Los vuelvo a cerrar un instante, lo justo para que me asalte tu aroma. Suspiro y lo respiro antes de perderlo en el aire, antes de volver a abrir los ojos y recordar que no estás, que me he vuelto a quedar solo y que, una vez más, estoy buscando entre recuerdos lo que todavía hoy debería ser mi despertar habitual.
Supongo que me acostumbré a ti. Me acostumbré a despertar y verte cada mañana enredada en mis sábanas suplicando por cinco minutos más de sueño. Supongo que me acostumbré a poder besarte cuando me apetecía besarte, a abrazarte cuando me apetecía abrazarte. Supongo que me acostumbré tanto a ti que por eso no lo vi venir: nunca pensé que te podría perder.
Ahora, en cambio, aquí me tienes pensándote cada mañana, cada tarde, cada noche. Te pienso a mi lado porque ha resultado ser la forma menos dolorosa de recordar que ya no estás. Te imagino conmigo como siempre habías estado porque prefiero engañarme a aceptar que no volveré a despertar bañado en tu aroma, no volveré a dejar de soñar para vivirte y, lo peor de todo, no volveré a besar esos labios que un día se volvieron centro de mi universo. Será por eso que ahora mi mundo tiembla y se balancea desorientado en este vacío impuesto entre tú y yo.

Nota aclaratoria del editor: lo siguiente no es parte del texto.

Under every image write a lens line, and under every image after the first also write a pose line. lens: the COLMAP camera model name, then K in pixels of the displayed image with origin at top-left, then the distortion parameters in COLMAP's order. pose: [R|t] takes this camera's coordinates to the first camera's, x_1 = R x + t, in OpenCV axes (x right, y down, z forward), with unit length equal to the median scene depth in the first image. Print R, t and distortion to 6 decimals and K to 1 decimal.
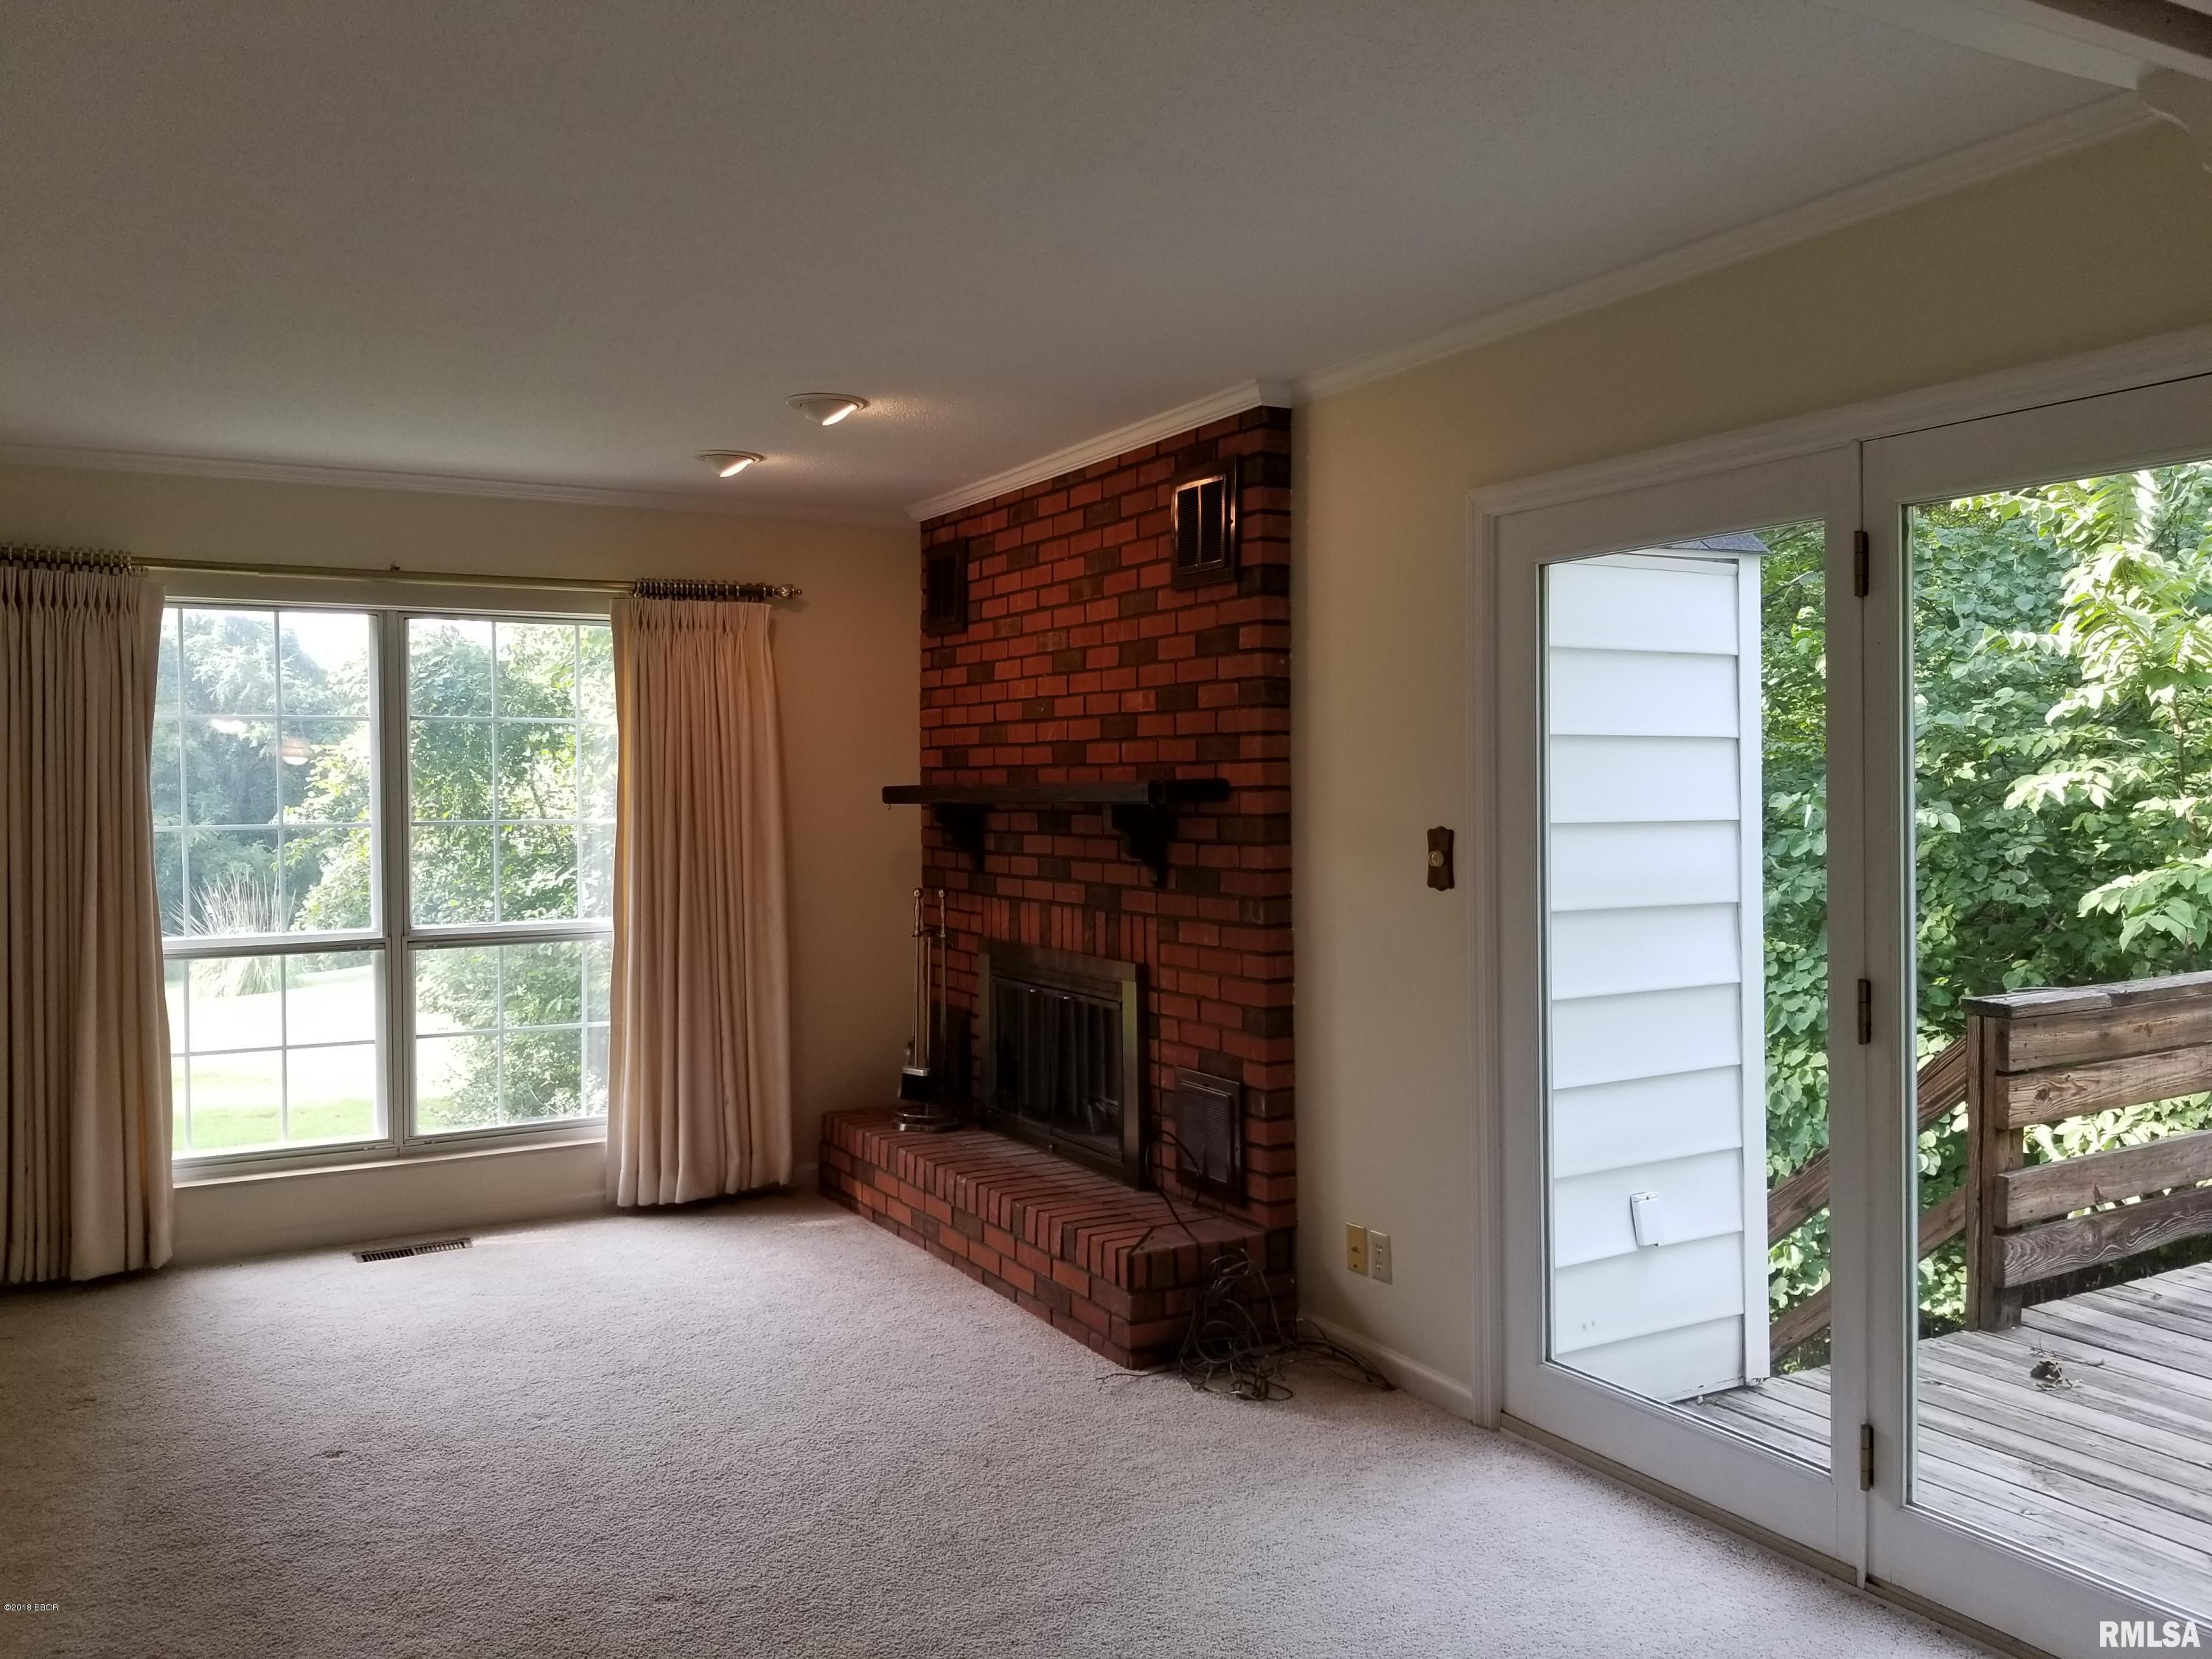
lens RADIAL K [[1679.9, 0, 1108.1], [0, 1679.9, 807.8], [0, 0, 1]] dist [-0.007865, -0.013243]
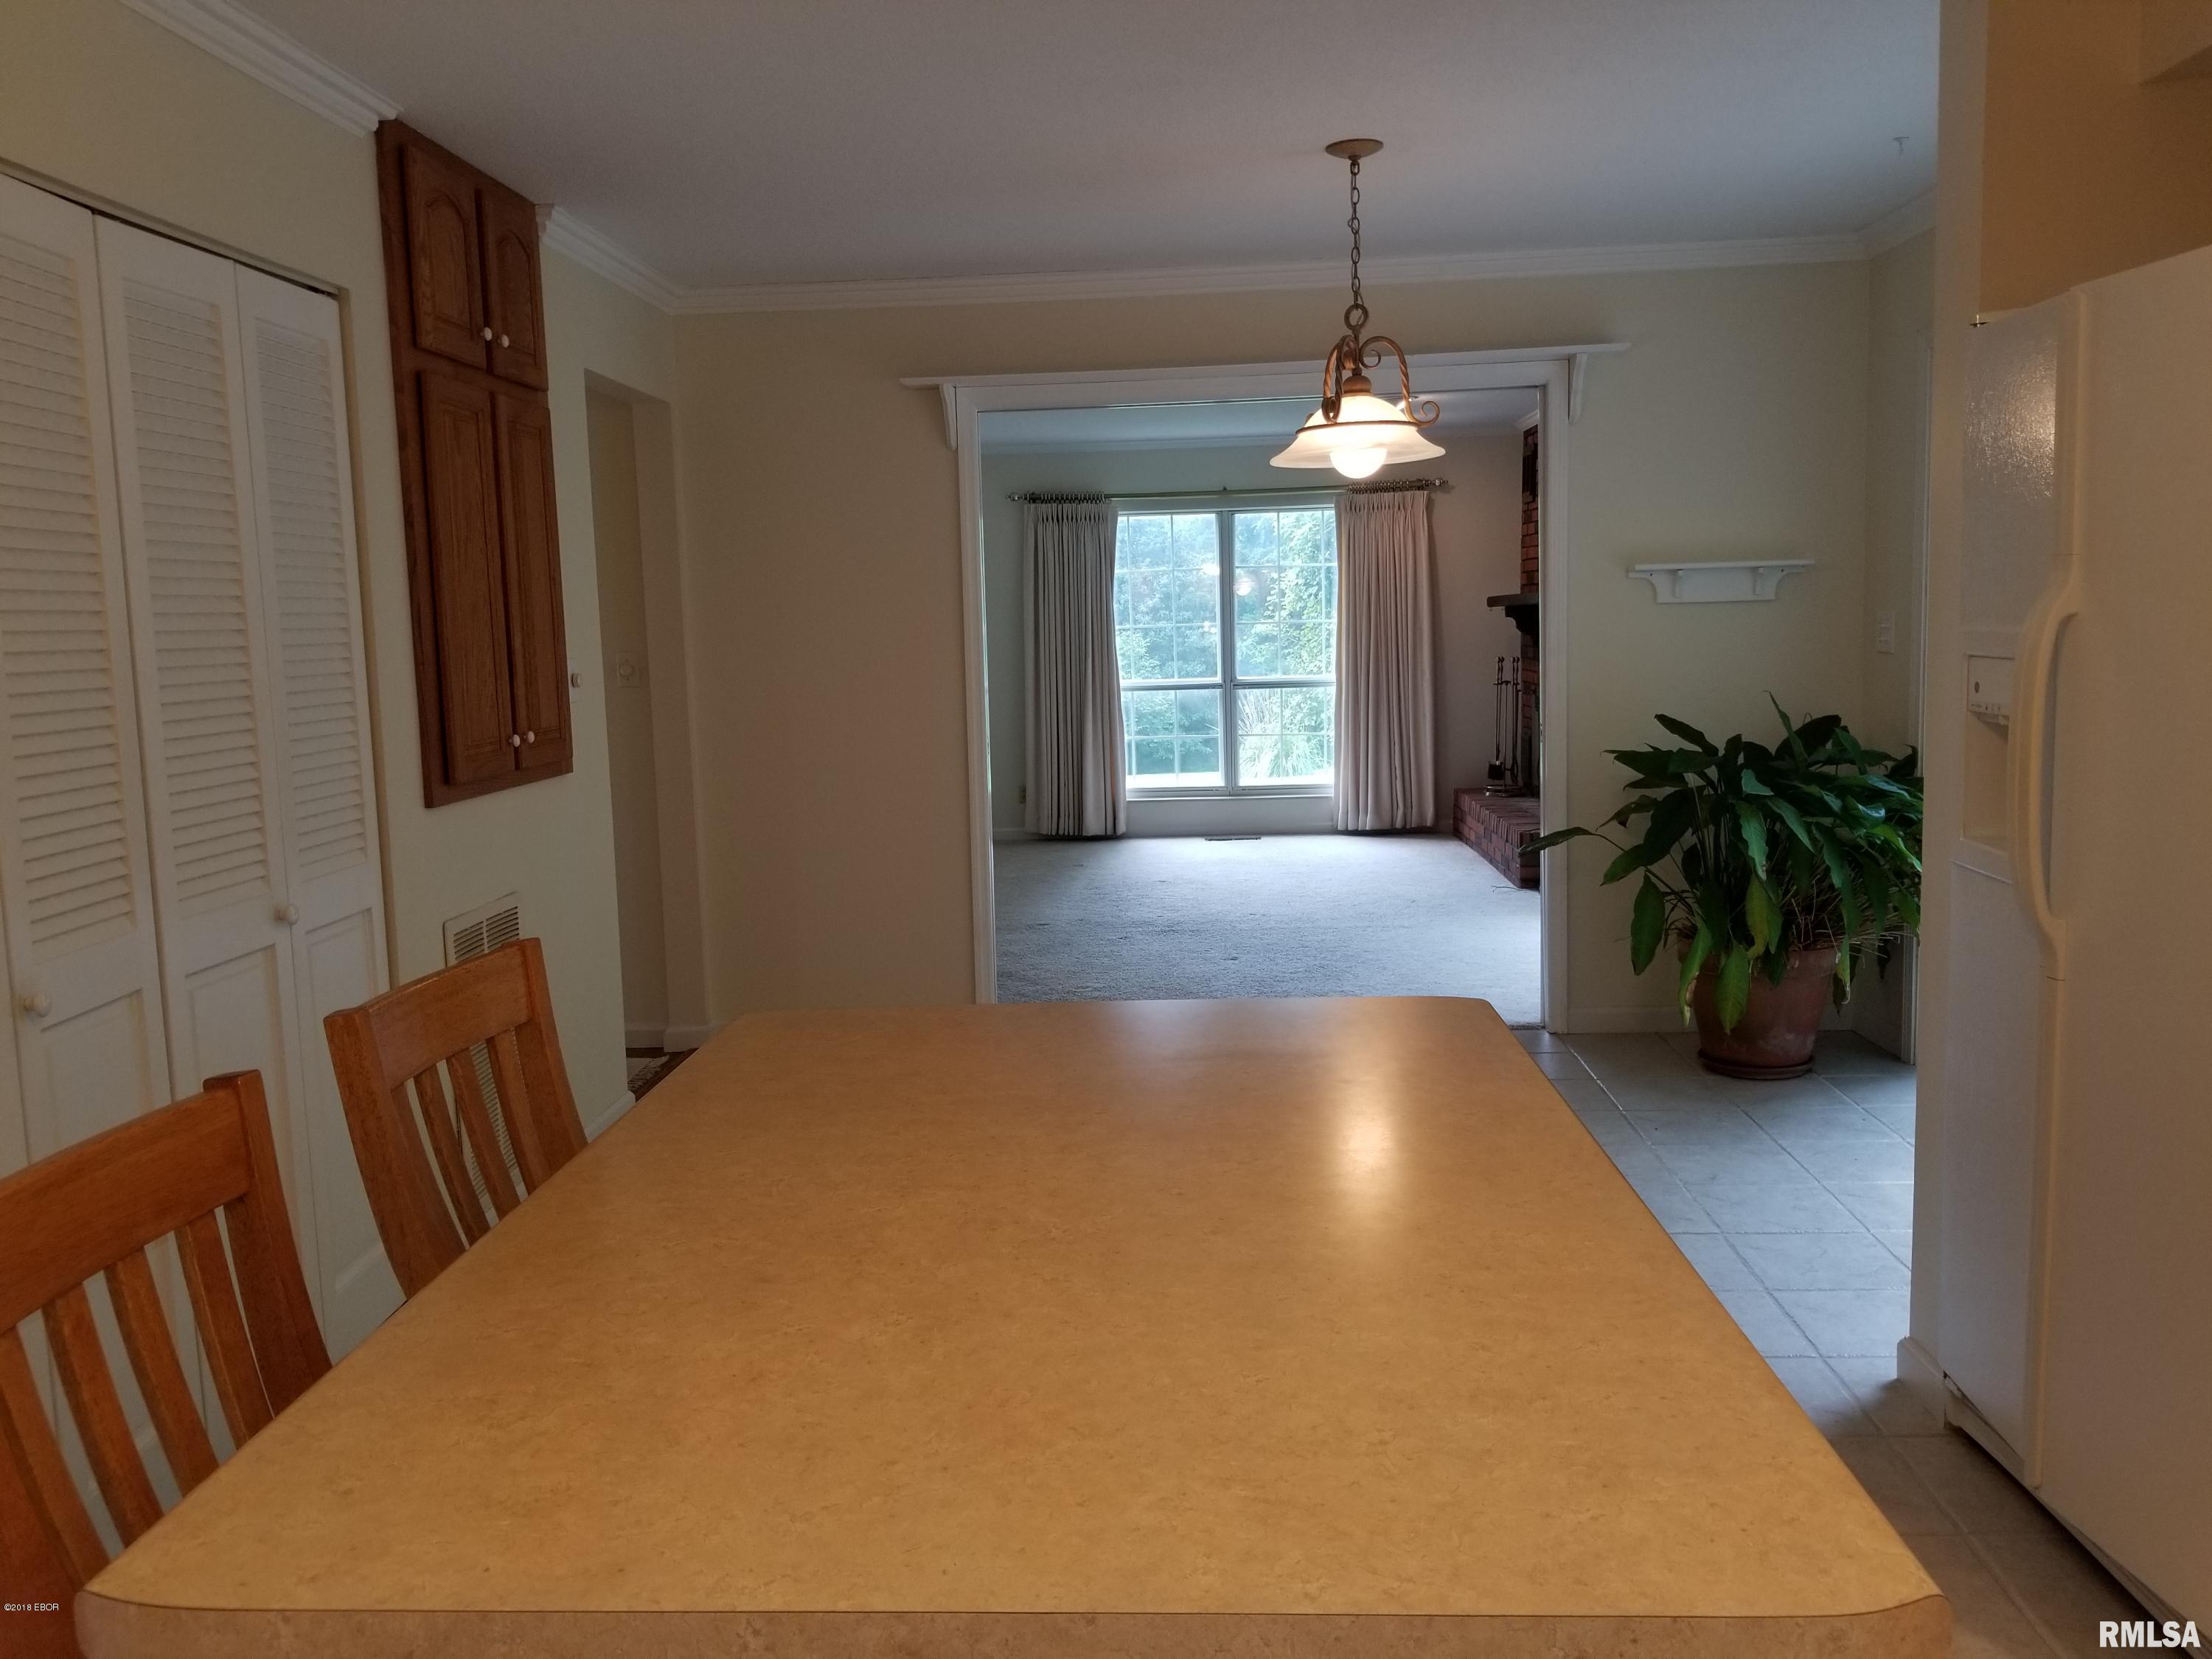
lens RADIAL K [[1679.9, 0, 1108.2], [0, 1679.9, 828.0], [0, 0, 1]] dist [-0.007865, -0.013243]
pose [[0.833234, 0.050442, -0.550615, 0.516585], [0.018449, 0.992739, 0.118863, 0.010720], [0.552613, -0.109199, 0.826253, -0.668568]]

Cierro los ojos un último segundo y te vuelvo a soñar. No pienso, solo te sueño y me creo de nuevo capaz de extender mi mano, coger la tuya y volver a lo que un día fuimos, a lo que sé que no seremos de nuevo…
Me vuelvo a la cama. Prefiero seguir soñándote un par de horas más antes que abrir los ojos y pasar otro día pensando en todo lo que hice mal.
No, no quiero.
Así que… cierro los ojos, hola de nuevo.